30%: Health systems strengthening research around MNH

  • The IRC’s Health and Governance Units have been exploring participatory mechanisms to improve accountability and strengthen systems in health facilities in fragile and conflict-affected contexts. The health researcher will be expected to lead a research study examining such mechanisms, and manage relationships with an academic partner and IRC’s relevant country program.

15%: Business development

  • The MNH Researcher will be expected to develop and submit proposals around IRC’s priority research questions in MNH, as well as in sexual and reproductive health.

10%: Other research backstopping

  • The MNH Researcher may be asked to backstop IRC’s health research projects outside of the MNH content area.

Qualifications

Minimum requirements

  • Education: PhD in public health or equivalent
  • Work Experience: At least 5 years’ experience in public health, and at least two years in developing countries and relevant research
  • Field Experience: At least one year field research experience in humanitarian or low-resource setting, with demonstrated experience in leading their own research
  • Technical Expertise: Demonstrated technical expertise in conducting research including both qualitative and quantitative research methods with experience in more than one of the following areas: maternal and neonatal health, reproductive health, health systems strengthening.
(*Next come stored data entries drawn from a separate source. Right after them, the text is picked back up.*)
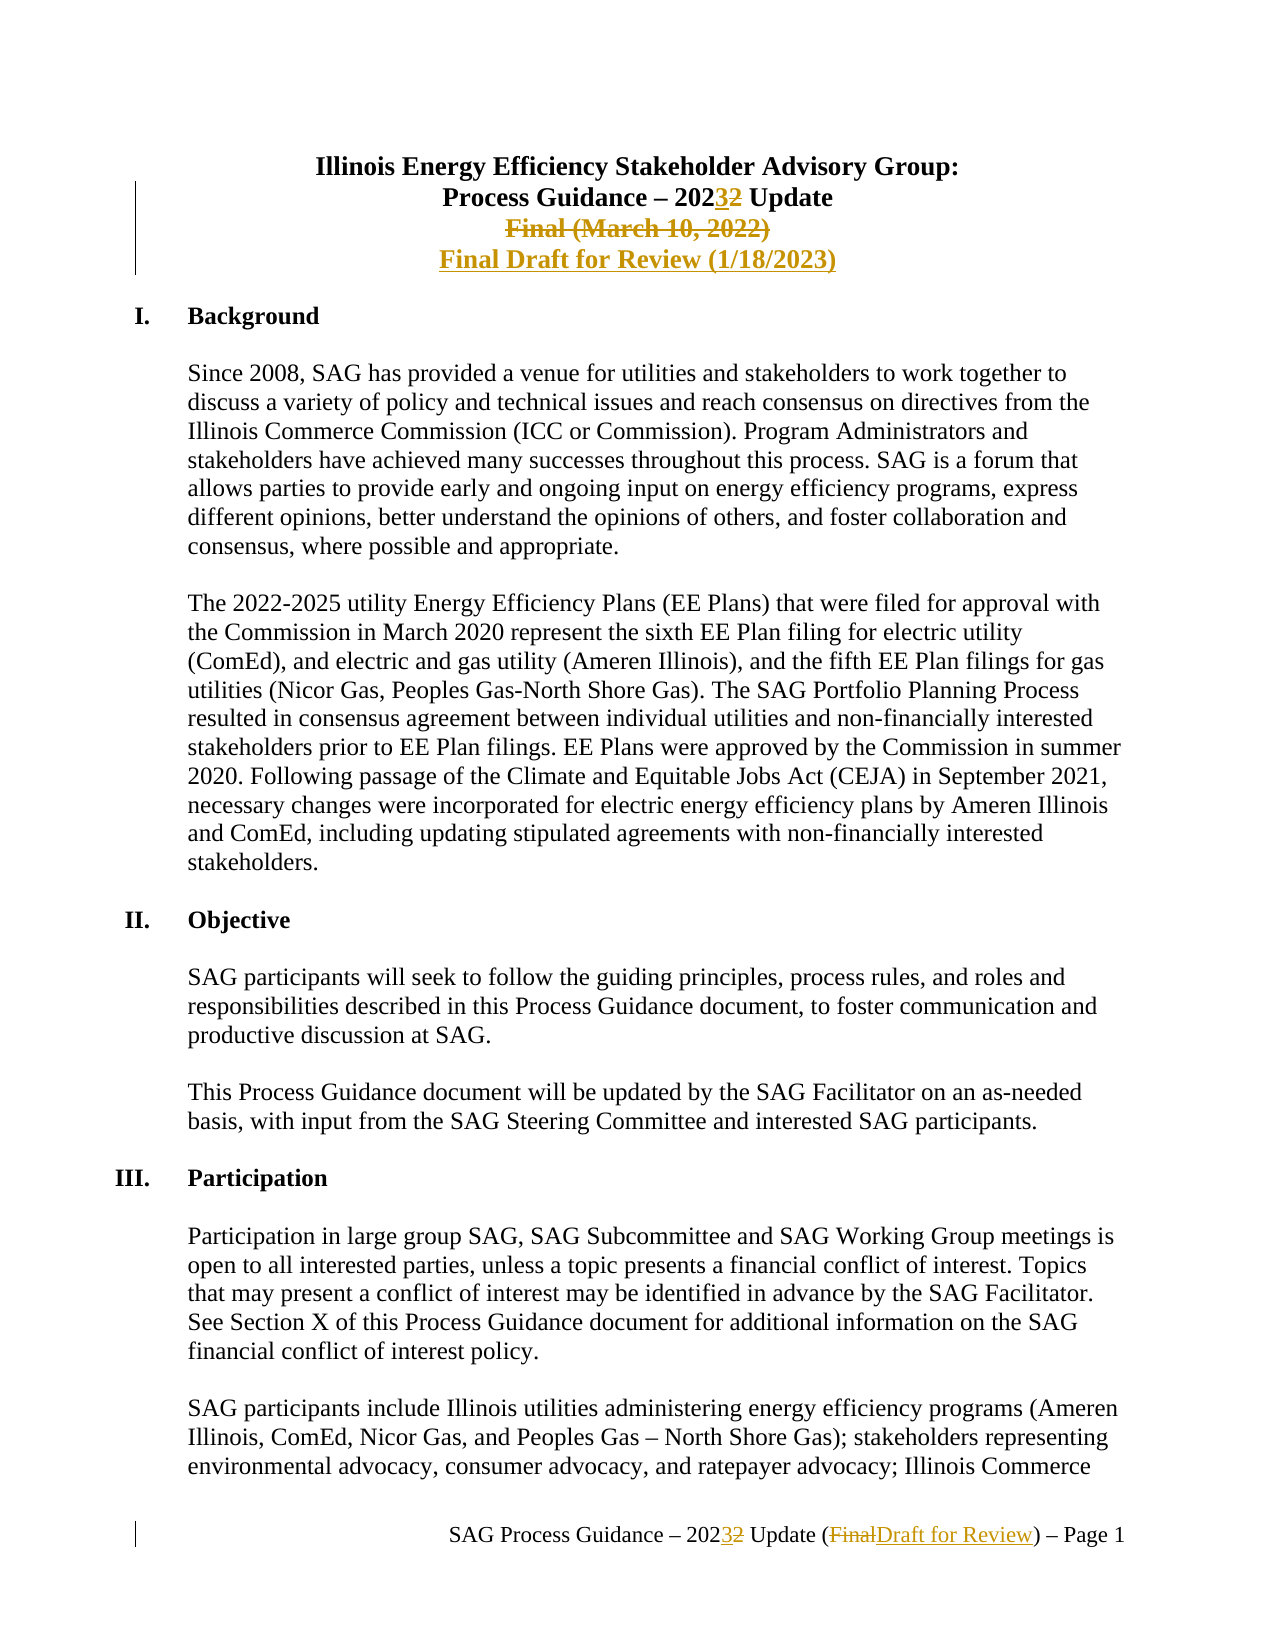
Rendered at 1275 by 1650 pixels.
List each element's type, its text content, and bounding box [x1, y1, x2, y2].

text Illinois Energy Efficiency Stakeholder Advisory Group: [150, 150, 1125, 181]
text This Process Guidance document will be updated by the SAG Facilitator on an as-needed basis, with input from the SAG Steering Committee and interested SAG participants. [187, 1077, 1125, 1135]
text Process Guidance – 202 Update [150, 181, 1125, 212]
text The 2022-2025 utility Energy Efficiency Plans (EE Plans) that were filed for approval with the Commission in March 2020 represent the sixth EE Plan filing for electric utility (ComEd), and electric and gas utility (Ameren Illinois), and the fifth EE Plan filings for gas utilities (Nicor Gas, Peoples Gas-North Shore Gas). The SAG Portfolio Planning Process resulted in consensus agreement between individual utilities and non-financially interested stakeholders prior to EE Plan filings. EE Plans were approved by the Commission in summer 2020. Following passage of the Climate and Equitable Jobs Act (CEJA) in September 2021, necessary changes were incorporated for electric energy efficiency plans by Ameren Illinois and ComEd, including updating stipulated agreements with non-financially interested stakeholders. [187, 588, 1125, 876]
text Participation in large group SAG, SAG Subcommittee and SAG Working Group meetings is open to all interested parties, unless a topic presents a financial conflict of interest. Topics that may present a conflict of interest may be identified in advance by the SAG Facilitator. See Section X of this Process Guidance document for additional information on the SAG financial conflict of interest policy. [187, 1221, 1125, 1365]
text SAG participants will seek to follow the guiding principles, process rules, and roles and responsibilities described in this Process Guidance document, to foster communication and productive discussion at SAG. [187, 962, 1125, 1048]
list Objective [150, 905, 1125, 933]
text Since 2008, SAG has provided a venue for utilities and stakeholders to work together to discuss a variety of policy and technical issues and reach consensus on directives from the Illinois Commerce Commission (ICC or Commission). Program Administrators and stakeholders have achieved many successes throughout this process. SAG is a forum that allows parties to provide early and ongoing input on energy efficiency programs, express different opinions, better understand the opinions of others, and foster collaboration and consensus, where possible and appropriate. [187, 358, 1125, 560]
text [187, 1393, 1125, 1480]
list Background [150, 301, 1125, 330]
list Participation [150, 1163, 1125, 1192]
Experience training and supervising field teams, project management, and history of publication of results.
  • Team work: Able to work with remote, multi-cultural, and multi-disciplinary teams
  • Communication Skills: Excellence in writing and presentation
  • Training Skills: Able to transfer technical knowledge and skills
  • Willingness to travel to fragile / conflict-affected contexts.
  • Language Skills: English required, and French proficiency strongly preferred

Work Environment: Expected Travel 30% of the time.